Tuesday, April 16, 2024

The American dream is to own your own life

Letter to the Editor

To the Editor:

All too often I hear politicians utter the phrase, “The American dream is to own your own home.” That’s not true. The American dream is to own your own life. That is a founding principal of this country. Government was established by the people to protect that founding dream. When the federal government dictates a ceiling on reasonable earnings and confiscates a large percentage of your income above that ceiling, the Federal government is stealing the American dream from you.

Our contract with government states that ‘We the People’ give the government a very limited set of goals to be accomplished and a limited set of powers to achieve those goals. Government is our servant, not the other way around. Yes, the American dream is to own your own life. Whether it is as a subsistence farmer, the owner of a software company, a candy factory, a plumbing company, a law office, or a ranch with thousands of head of cattle, Americans decide for themselves how they will earn their own income. No one in government should have a say in that decision.

If someone wants to work day and night, that is their decision. If that person does not want to work on Tuesdays, there should be no one to say different. That is what is meant by owning your own life. If the family gets into business and no one buys their goods or services, the family fails. People are allowed to fail in America. Failure forces people to find a different course, a different means of earning a living.

Nowhere in the contract is government given the power to take income from your family and give it to the failed family. The same is true for banks and auto companies. If they cannot find private money to keep themselves in business, government does not have a Constitutional authority to change that outcome. There is no TARP provision in the American Constitution. What Congress has done is create an unconstitutional framework so as to control failure.

James Madison is given credit as the main author of the contract we call the Constitution. In 1794, while a member of Congress, he wrote disapprovingly of a $15,000 appropriation for French refugees.

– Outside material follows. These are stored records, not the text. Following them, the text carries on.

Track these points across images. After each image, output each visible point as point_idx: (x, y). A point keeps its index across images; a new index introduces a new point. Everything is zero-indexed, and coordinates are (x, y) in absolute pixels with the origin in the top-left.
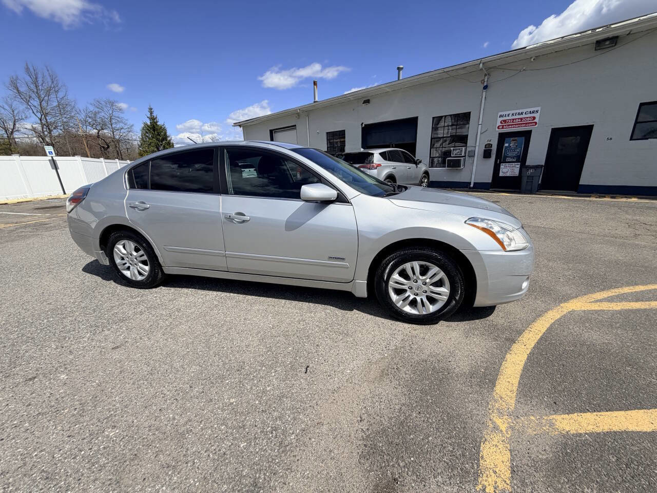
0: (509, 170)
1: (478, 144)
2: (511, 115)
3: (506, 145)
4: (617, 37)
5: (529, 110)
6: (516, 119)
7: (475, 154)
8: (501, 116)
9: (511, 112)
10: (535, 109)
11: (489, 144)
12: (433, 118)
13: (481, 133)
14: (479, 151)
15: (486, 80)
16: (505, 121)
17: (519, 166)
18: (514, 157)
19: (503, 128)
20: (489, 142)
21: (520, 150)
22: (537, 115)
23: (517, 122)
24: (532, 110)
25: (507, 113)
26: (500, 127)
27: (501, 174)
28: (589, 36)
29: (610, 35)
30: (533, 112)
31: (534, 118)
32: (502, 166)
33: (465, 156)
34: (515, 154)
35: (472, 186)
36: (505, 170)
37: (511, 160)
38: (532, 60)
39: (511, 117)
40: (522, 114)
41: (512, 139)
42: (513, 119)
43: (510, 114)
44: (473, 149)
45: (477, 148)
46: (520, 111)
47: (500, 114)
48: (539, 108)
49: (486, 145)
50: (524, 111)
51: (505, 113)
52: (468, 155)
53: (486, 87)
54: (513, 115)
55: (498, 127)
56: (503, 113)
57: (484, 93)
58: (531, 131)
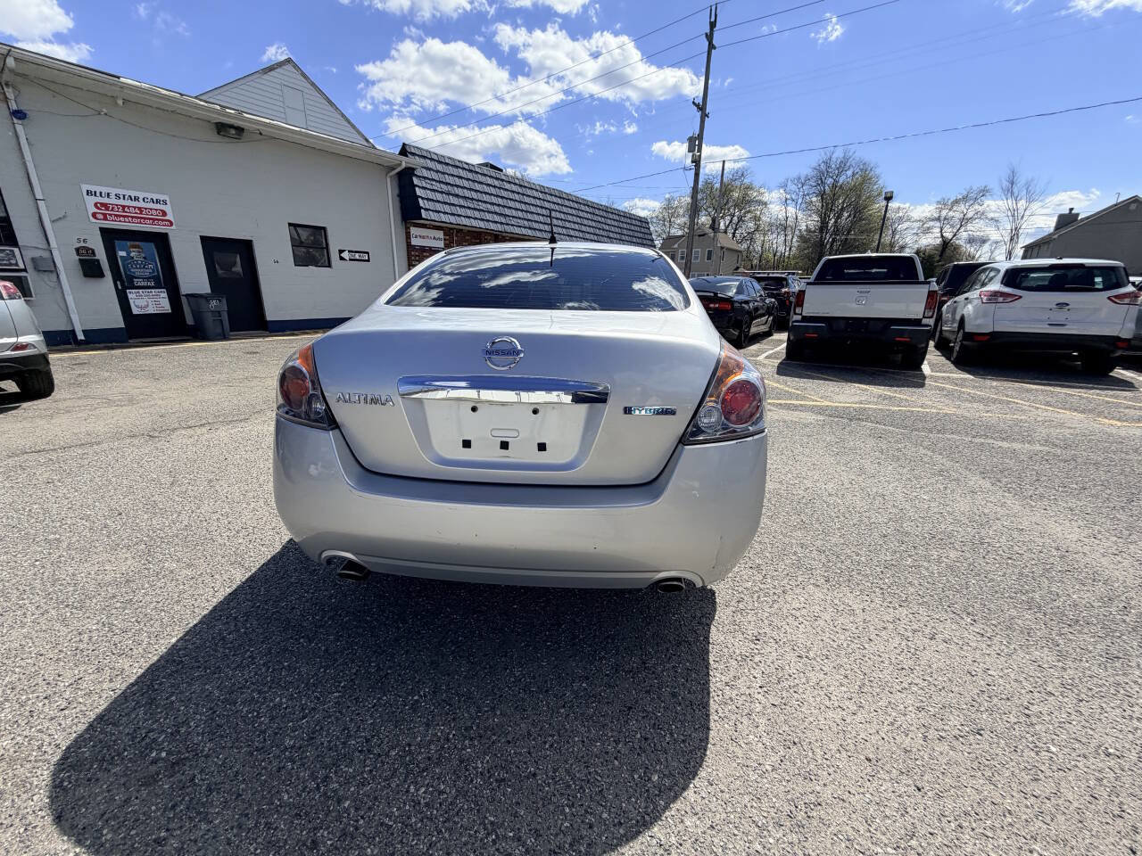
0: (150, 302)
1: (53, 244)
2: (113, 196)
3: (122, 253)
4: (243, 129)
5: (150, 196)
6: (129, 207)
7: (55, 266)
8: (90, 193)
9: (113, 191)
10: (162, 197)
11: (87, 249)
13: (53, 222)
14: (66, 261)
15: (10, 96)
16: (102, 204)
17: (165, 295)
18: (148, 279)
19: (105, 219)
20: (82, 244)
21: (155, 265)
22: (167, 208)
23: (133, 212)
24: (155, 197)
25: (105, 190)
26: (100, 216)
27: (135, 311)
30: (158, 202)
31: (164, 213)
32: (132, 295)
33: (25, 270)
34: (147, 273)
35: (81, 337)
36: (142, 302)
37: (143, 284)
38: (120, 102)
39: (113, 201)
40: (136, 199)
41: (129, 243)
42: (124, 207)
43: (114, 193)
44: (46, 255)
45: (56, 254)
46: (133, 194)
47: (85, 188)
48: (166, 198)
49: (77, 250)
50: (141, 195)
51: (98, 189)
52: (37, 269)
53: (19, 115)
54: (117, 196)
55: (94, 215)
56: (93, 188)
57: (19, 128)
58: (167, 234)
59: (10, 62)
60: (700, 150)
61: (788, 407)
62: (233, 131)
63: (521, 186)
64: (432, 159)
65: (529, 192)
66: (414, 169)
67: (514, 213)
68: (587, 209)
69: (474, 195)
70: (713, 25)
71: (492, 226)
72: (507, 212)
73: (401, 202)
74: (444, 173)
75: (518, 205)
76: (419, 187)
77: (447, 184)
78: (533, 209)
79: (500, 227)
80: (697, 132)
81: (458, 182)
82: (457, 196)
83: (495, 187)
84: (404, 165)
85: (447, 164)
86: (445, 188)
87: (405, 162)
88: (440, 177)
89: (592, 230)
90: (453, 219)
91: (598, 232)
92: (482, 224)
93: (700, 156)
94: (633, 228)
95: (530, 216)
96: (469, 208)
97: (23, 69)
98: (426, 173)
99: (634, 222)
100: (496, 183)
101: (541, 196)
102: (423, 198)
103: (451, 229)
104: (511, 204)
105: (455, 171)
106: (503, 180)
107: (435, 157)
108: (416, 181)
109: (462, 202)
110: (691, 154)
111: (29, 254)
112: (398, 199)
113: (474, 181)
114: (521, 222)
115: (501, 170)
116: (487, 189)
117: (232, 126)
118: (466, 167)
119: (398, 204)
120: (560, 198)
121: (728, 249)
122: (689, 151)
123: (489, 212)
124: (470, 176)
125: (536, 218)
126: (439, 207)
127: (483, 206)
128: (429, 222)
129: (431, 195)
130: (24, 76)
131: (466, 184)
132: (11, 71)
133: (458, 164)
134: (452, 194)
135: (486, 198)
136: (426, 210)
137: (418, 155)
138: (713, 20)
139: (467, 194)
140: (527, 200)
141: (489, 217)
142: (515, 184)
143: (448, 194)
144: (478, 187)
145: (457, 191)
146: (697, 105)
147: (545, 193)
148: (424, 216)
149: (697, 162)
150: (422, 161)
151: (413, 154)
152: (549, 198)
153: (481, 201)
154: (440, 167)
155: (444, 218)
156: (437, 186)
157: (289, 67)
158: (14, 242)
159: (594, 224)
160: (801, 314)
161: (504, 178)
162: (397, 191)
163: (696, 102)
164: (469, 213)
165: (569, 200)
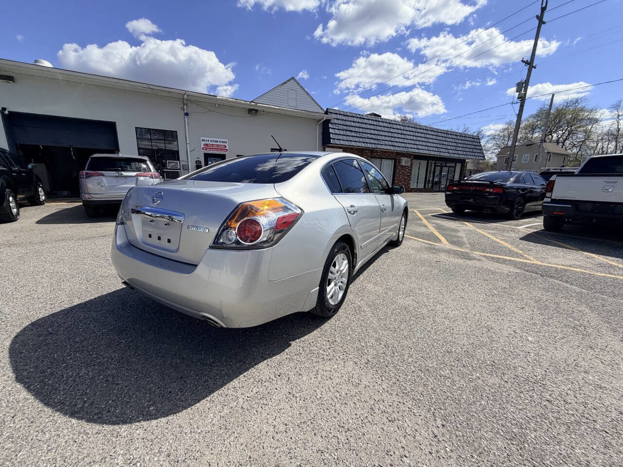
1: (189, 160)
2: (210, 141)
3: (210, 163)
4: (257, 110)
5: (222, 140)
6: (214, 145)
7: (188, 166)
8: (203, 140)
9: (210, 139)
10: (225, 140)
11: (199, 161)
12: (136, 128)
13: (191, 151)
14: (192, 164)
15: (185, 108)
16: (207, 145)
19: (206, 150)
22: (227, 145)
23: (215, 147)
24: (223, 140)
25: (207, 139)
26: (205, 149)
28: (248, 105)
29: (256, 108)
30: (224, 142)
31: (225, 147)
33: (180, 169)
38: (217, 106)
39: (210, 143)
40: (217, 142)
41: (213, 159)
42: (212, 145)
43: (210, 140)
44: (186, 163)
45: (190, 163)
46: (216, 140)
47: (202, 138)
48: (227, 140)
49: (196, 161)
50: (219, 140)
51: (205, 139)
52: (183, 169)
53: (187, 114)
54: (211, 141)
55: (203, 148)
56: (204, 138)
57: (186, 119)
58: (225, 155)
59: (185, 96)
60: (526, 90)
61: (498, 260)
62: (254, 112)
63: (390, 123)
64: (340, 114)
65: (395, 126)
66: (330, 120)
67: (383, 138)
68: (433, 133)
69: (361, 130)
70: (543, 9)
71: (369, 146)
72: (379, 137)
73: (323, 136)
74: (346, 120)
75: (386, 134)
76: (331, 128)
77: (346, 126)
78: (395, 135)
79: (373, 146)
80: (525, 78)
81: (353, 124)
82: (351, 131)
83: (374, 125)
84: (325, 119)
85: (348, 116)
86: (345, 128)
87: (326, 117)
88: (344, 123)
89: (435, 145)
90: (347, 143)
91: (439, 146)
92: (363, 145)
93: (525, 94)
94: (466, 142)
95: (393, 139)
96: (357, 137)
97: (189, 98)
98: (336, 121)
99: (467, 139)
100: (375, 123)
101: (402, 128)
102: (332, 134)
103: (347, 148)
104: (382, 133)
105: (352, 119)
106: (379, 121)
107: (342, 113)
108: (330, 126)
109: (353, 134)
110: (518, 93)
111: (182, 163)
112: (321, 135)
113: (362, 123)
114: (387, 143)
115: (380, 116)
116: (368, 126)
117: (254, 110)
118: (359, 116)
119: (321, 137)
120: (415, 128)
121: (554, 153)
122: (517, 92)
123: (368, 138)
124: (360, 120)
125: (397, 140)
126: (340, 137)
127: (365, 136)
128: (335, 145)
129: (337, 131)
130: (190, 101)
131: (357, 125)
132: (186, 99)
133: (354, 115)
134: (348, 131)
135: (367, 131)
136: (334, 139)
137: (334, 113)
138: (544, 5)
139: (357, 129)
140: (392, 130)
141: (367, 141)
142: (386, 123)
143: (347, 130)
144: (363, 126)
145: (351, 129)
146: (526, 63)
147: (405, 126)
148: (332, 142)
149: (522, 99)
150: (335, 116)
151: (331, 113)
152: (407, 128)
153: (364, 133)
154: (344, 118)
155: (342, 142)
156: (341, 127)
157: (292, 81)
158: (178, 159)
159: (437, 142)
160: (551, 198)
161: (379, 120)
162: (321, 131)
163: (525, 59)
164: (357, 139)
165: (421, 129)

He wrote “I cannot undertake to lay my finger on that article of the Constitution which granted a right to Congress of expending, on objects of benevolence, the money of their constituents.”

In that one sentence Madison explains there was no intent in the Constitution to benevolently give your taxes to others. Yet, the Congress is now considering a tax law which takes income from those who own their own life and gives that income to others.

Their stated purpose is equalizing the living standards of American families. To paraphrase Madison, nowhere in the contract have we the people given Congress the right to perform that act of charity. If it is not in the contract, Congress may not pass that law.

To pass that law requires an affirmative vote by two thirds of the House, by two thirds of the Senate, and by three fourths of the state legislatures. Then, and only then, will Congress have the right to equalize the living standards of American families. I believe that sort of change to the contract is wrong and will severely weaken this country.